La remise à jour du concept de « fracture sociale », inventé par Marcel Gauchet et utilisé par Jacques Chirac en 1995, n’était pourtant pas sans ambiguïté. Car elle entrait en conflit avec la construction médiatique et politique (ultérieure) des banlieues comme des « territoires perdus de la République », où les dysfonctionnements s’expliquent plutôt par un défaut de laïcité dû aux agissements de mouvements politico-religieux – un euphémisme qui renforce la peur en désignant, sans les nommer, les courants dits islamistes.

Deux moments avaient façonné une perception spécifique du rôle de l’islam dans les banlieues : d’abord, le processus de constitution du Conseil français du culte musulman, accompli en toute urgence sous l’égide de Nicolas Sarkozy, fut présenté comme la solution désirable au « problème d’islam ». Il constitua aussi la seule réponse symbolique du ministre de l’Intérieur – avec la répression - à ce qu’on appelait déjà « la crise des banlieues ».

Le débat ensuite sur l’application du principe de laïcité s’était focalisé sur des groupes islamistes qui, selon la formule consacrée, « testaient la résistance de la République ». Bien que le sujet concernait le port des signes religieux à l’école publique, les discussions se sont vite déplacées vers les violences commises en banlieue contre des femmes – expliquées trop hâtivement par un excès de zèle religieux et la montée de l’islamisme.

Le spectre de la « menace verte » sert depuis plusieurs années de bouc émissaire. Dans ce contexte, la thèse d’une « ombre des imams » derrière la violence actuelle n’a presque pas besoin d’être explicitée – elle est déjà présente dans le subconscient de la plupart des citoyens, pour qui l’islam symbolise toute l’altérité de l’immigration et des banlieues. Si certains élus évoqueront effectivement une manipulation islamiste, et d’autres seulement une « convergence d’intérêts » entre casseurs et intégristes, l’hypothèse d’une « guerre de religions » (Le Point, 10 nov 2005) sera principalement relayée par les médias, sous forme de questions – suggestives - posées par les journalistes aux acteurs politiques et sociaux.

La vision médiatique de l’islam comme danger potentiel a été illustrée de façon éloquente par Le Figaro, qui début novembre titre en première page : « Enquête sur le rôle de l’islam dans la propagation de la violence ». On y apprend que, suite à l’explosion de la grenade lacrymogène devant la mosquée de Clichy-sous-Bois, « les familles d’origine marocaine… se sont notamment téléphonées » ! Pourtant, l’enquête ne se révèle pas conclusive : « l’islam, d’après les aveux de la journaliste, ne joue pas un rôle déterminant dans la propagation des troubles » (Le Figaro, 5-6 novembre 2005).

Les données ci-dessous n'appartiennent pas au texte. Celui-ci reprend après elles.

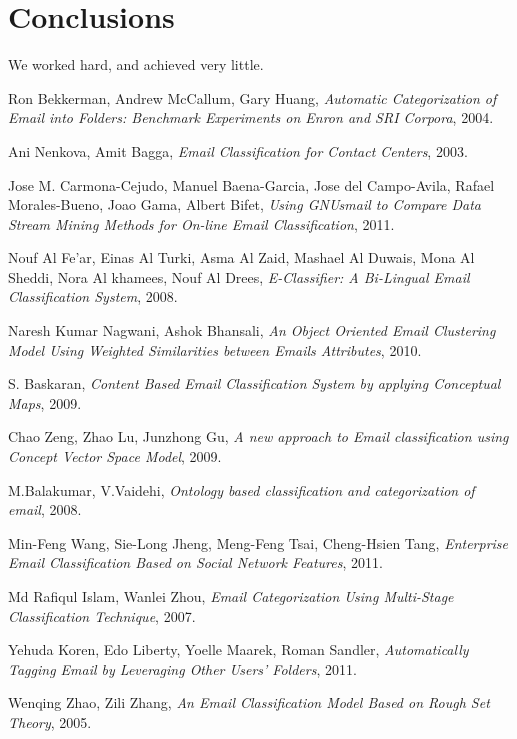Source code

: \documentclass[12pt]{article}
\begin{document}
\section{Conclusions}\label{conclusions}
We worked hard, and achieved very little.


\begin{thebibliography}{99}
  Ron Bekkerman,
  Andrew McCallum,
  Gary Huang,
  \emph{Automatic Categorization of Email into Folders: Benchmark Experiments on Enron and SRI Corpora},
  2004.

  Ani Nenkova,
  Amit Bagga,
  \emph{Email Classification for Contact Centers},
  2003.

  Jose M. Carmona-Cejudo,
  Manuel Baena-Garcia,
  Jose del Campo-Avila,
  Rafael Morales-Bueno,
  Joao Gama,
  Albert Bifet,
  \emph{Using GNUsmail to Compare Data Stream Mining Methods for On-line Email Classification},
  2011.

  Nouf Al Fe'ar,
  Einas Al Turki,
  Asma Al Zaid,
  Mashael Al Duwais,
  Mona Al Sheddi,
  Nora Al khamees,
  Nouf Al Drees,
  \emph{E-Classifier: A Bi-Lingual Email Classification System},
  2008.

  Naresh Kumar Nagwani,
  Ashok Bhansali,
  \emph{An Object Oriented Email Clustering Model Using Weighted Similarities between Emails Attributes},
  2010.


  S. Baskaran,
  \emph{Content Based Email Classification System by applying Conceptual Maps},
  2009.

  Chao Zeng,
  Zhao Lu,
  Junzhong Gu,
  \emph{A new approach to Email classification using Concept Vector Space Model},
  2009.

  M.Balakumar,
  V.Vaidehi,
  \emph{Ontology based classification and categorization of email},
  2008.

  Min-Feng Wang,
  Sie-Long Jheng,
  Meng-Feng Tsai,
  Cheng-Hsien Tang,
  \emph{Enterprise Email Classification Based on Social Network Features},
  2011.

  Md Rafiqul Islam,
  Wanlei Zhou,
  \emph{Email Categorization Using Multi-Stage Classification Technique},
  2007.

  Yehuda Koren,
  Edo Liberty,
  Yoelle Maarek,
  Roman Sandler,
  \emph{Automatically Tagging Email by Leveraging Other Users' Folders},
  2011.

  Wenqing Zhao,
  Zili Zhang,
  \emph{An Email Classification Model Based on Rough Set Theory},
  2005.


\end{thebibliography}
\end{document}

Sur le terrain, la couverture médiatique des émeutes dévoile toutefois une autre réalité, celle du rôle médiateur de l’islam dans les banlieues dites difficiles : les responsables musulmans « appellent au calme » par des prêches et des fatwas, « organisent des patrouilles de nuit » pour tenter d’arrêter la violence, remplissent une « fonction d’ordre public ». L'ambivalence des pouvoirs publics à l’égard de ces « sous-traitants de la République » (Le Point 10 nov 2005) est aussi amplement décrite, le plus souvent sous forme de témoignage anonyme d’un fonctionnaire.

Il y a sans doute dans cette mobilisation du référent islamique pour apaiser une situation de crise une certaine subversion de la laïcité. Les autorités semblent l’encourager lorsqu’il s’agit de rétablir le calme, mais n’hésitent pas à l’ériger en menace pour des gains électoraux. Paradoxalement, ces recompositions du religieux et du politique, et les jeux d’influences et d’aménagements auxquels elles se prêtent, s’inscrivent pleinement dans l’histoire turbulente de la laïcité en France. Elles contribuent à la normalisation et banalisation de l’islam. Malgré un débat virulent, l’intégration de l’islam en France est bel et bien en marche.